The signs depend on the location and size of the malformation but DAVF of the tentorium can cause basal haemorrhage which is indistinguishable from an aneurysmal rupture.
Please see Fig. 25 for typical appearances.
Fig. 25: Left sided dural arterial venous fistula demonstrated on non-enhanced (a) and CTA (b) axial images.

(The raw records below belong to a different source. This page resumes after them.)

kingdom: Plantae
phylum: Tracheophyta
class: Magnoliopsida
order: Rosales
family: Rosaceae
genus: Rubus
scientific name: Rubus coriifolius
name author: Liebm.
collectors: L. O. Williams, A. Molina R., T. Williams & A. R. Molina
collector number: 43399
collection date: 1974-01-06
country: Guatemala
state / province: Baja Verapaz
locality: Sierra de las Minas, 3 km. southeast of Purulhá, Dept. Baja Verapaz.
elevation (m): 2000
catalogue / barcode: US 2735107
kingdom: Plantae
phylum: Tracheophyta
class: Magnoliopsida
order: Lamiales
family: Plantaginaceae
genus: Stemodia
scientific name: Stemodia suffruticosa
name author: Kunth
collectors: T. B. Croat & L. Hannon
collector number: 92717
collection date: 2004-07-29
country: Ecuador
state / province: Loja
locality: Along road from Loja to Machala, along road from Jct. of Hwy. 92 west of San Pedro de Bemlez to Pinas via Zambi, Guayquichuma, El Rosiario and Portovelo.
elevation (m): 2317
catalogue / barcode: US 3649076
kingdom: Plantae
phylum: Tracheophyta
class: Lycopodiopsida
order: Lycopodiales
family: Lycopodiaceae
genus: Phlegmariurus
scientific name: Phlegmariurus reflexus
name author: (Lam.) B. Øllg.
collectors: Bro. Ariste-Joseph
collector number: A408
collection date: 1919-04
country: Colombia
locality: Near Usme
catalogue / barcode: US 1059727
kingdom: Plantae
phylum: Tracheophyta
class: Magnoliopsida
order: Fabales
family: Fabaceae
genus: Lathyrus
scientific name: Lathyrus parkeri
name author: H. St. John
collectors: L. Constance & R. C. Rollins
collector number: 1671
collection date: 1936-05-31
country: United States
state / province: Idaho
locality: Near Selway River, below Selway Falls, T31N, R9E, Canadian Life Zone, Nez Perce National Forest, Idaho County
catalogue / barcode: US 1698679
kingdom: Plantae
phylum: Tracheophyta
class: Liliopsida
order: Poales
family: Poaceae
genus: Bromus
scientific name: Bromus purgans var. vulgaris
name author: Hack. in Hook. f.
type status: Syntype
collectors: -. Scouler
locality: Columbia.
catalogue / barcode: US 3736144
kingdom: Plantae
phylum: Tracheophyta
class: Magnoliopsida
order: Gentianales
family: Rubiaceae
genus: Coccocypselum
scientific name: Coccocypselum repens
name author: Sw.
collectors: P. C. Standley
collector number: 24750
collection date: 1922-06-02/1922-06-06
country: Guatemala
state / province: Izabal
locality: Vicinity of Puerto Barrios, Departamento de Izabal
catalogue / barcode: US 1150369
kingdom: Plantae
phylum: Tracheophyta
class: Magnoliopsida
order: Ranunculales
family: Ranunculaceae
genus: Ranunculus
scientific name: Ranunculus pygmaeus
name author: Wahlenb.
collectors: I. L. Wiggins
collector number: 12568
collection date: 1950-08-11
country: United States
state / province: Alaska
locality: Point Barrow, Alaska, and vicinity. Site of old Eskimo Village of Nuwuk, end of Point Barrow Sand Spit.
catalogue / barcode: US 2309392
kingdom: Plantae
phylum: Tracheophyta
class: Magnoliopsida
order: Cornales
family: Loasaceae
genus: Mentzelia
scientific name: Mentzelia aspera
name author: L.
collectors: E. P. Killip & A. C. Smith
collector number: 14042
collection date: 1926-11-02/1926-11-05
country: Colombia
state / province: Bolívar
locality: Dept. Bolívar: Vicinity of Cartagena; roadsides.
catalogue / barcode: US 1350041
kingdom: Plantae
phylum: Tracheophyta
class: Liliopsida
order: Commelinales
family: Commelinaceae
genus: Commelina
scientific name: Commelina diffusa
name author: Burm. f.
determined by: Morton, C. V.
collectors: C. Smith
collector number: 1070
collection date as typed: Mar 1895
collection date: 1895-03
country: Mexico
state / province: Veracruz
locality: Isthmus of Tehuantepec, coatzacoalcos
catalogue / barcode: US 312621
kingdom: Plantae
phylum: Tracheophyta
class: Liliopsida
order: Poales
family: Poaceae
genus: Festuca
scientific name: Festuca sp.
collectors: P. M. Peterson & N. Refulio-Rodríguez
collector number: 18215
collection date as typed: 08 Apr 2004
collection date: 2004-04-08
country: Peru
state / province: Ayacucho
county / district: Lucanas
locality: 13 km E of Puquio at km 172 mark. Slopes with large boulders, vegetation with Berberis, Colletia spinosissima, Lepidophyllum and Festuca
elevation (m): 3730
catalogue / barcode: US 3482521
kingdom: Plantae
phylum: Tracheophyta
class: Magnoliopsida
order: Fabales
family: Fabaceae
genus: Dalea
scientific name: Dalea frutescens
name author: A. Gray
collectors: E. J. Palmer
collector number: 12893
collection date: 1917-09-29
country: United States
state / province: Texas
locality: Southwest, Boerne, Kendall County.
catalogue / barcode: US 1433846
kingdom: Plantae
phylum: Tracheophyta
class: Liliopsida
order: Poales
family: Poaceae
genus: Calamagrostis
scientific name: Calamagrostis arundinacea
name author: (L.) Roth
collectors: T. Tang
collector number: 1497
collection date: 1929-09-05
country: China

Note that these are not readily apparent on the non-enhanced scans and one should always consider a small DAVF when assessing a CTA.
CTA Interpretation
CTA is a widely available,
non-invasive procedure that can be performed in addition to the initial NECT.
It adds less than 2 minutes to the total scan time as contrast fills all vessels (vs selective filling in DSA) and carries no neurologic complications (vs 2.3% risk in DSA).
It has excellent sensitivity and specificity – 98% and 100% respectively in detecting cerebral aneurysms in patients with acute aSAH.
It gives good anatomical detail,
especially in the midline and of bony structures.
The sectional images are excellent for differentiating between intra-anerusymal thrombus and mural calcification.
A systematic CTA assessment is essential in reducing risk of missed lesions.
A thorough assessment should start by considering the size,
shape and location of the lesion.
The lesion should be examined in relation with the haemorrhage and consideration given towards whether there is a different ruptured lesion.
The neck and lumen size of the lesion should then be characterised – details which are essential in intervention.
The “spot sign” on CTA is an indication of ongoing contrast extravasation and likely ongoing bleeding within an expanding haematoma.
It is defined as a uni/multifocal contrast density (attenuation >120 HU) located on the margin of a haematoma and not visible on pre-contrast images.
It must not have any continuity with adjacent vasculature.
Aneurysmal calcification must be noted,
as this is a marker of adverse postoperative outcomes.
Details of incorporation of vessels and relation of the lesion to bony structures are important,
as they will determine the challenges in access and management.
A late presentation of aSAH can lead to cerebral ischemia secondary to vasospasm so the CTA should be examined for vessel stenosis.
The entire arterial tree should be inspected for any other potential lesions.
One also needs to mindful of vascular anatomical variants when interpreting a CTA.
If there is strong clinical suspicion of a aSAH,
a negative CTA is not enough to exclude an aneurysm and catheter angiography should be performed.
Please see Fig. 26 for a structured flow diagram.
Fig. 26: Flow chart for CTA assessment
References: K. Anand
Caveats of CTA
Intravenous injection site,
patient movement and cardiac function may produce subpar images.
CTA has some recognised limitations that can produce false negative results.
According to some studies,
the sensitivity of CTA is recognising small intracranial aneurysms (3mm and under) is less than 81%.
3D reconstruction methods may not identify the true neck or adjacent vessel anatomy.
Aneurysms adjacent to the skull base – arising from the intracavernous or paraclinoid artery can also be obscured by bone or undergo venous contamination,
therefore these lesions are better analysed on sectional images.
Surrounding vessels and fenestration of arteries can obscure an aneurysm.
False positive results can be attributed to complex vascular anatomy.
Vascular infundibula of the anterior choroidal or posterior artery ostium may be identified as aneurysmal if no branching vessel is identified.
Tight vascular loops may also be mistaken as aneurysms.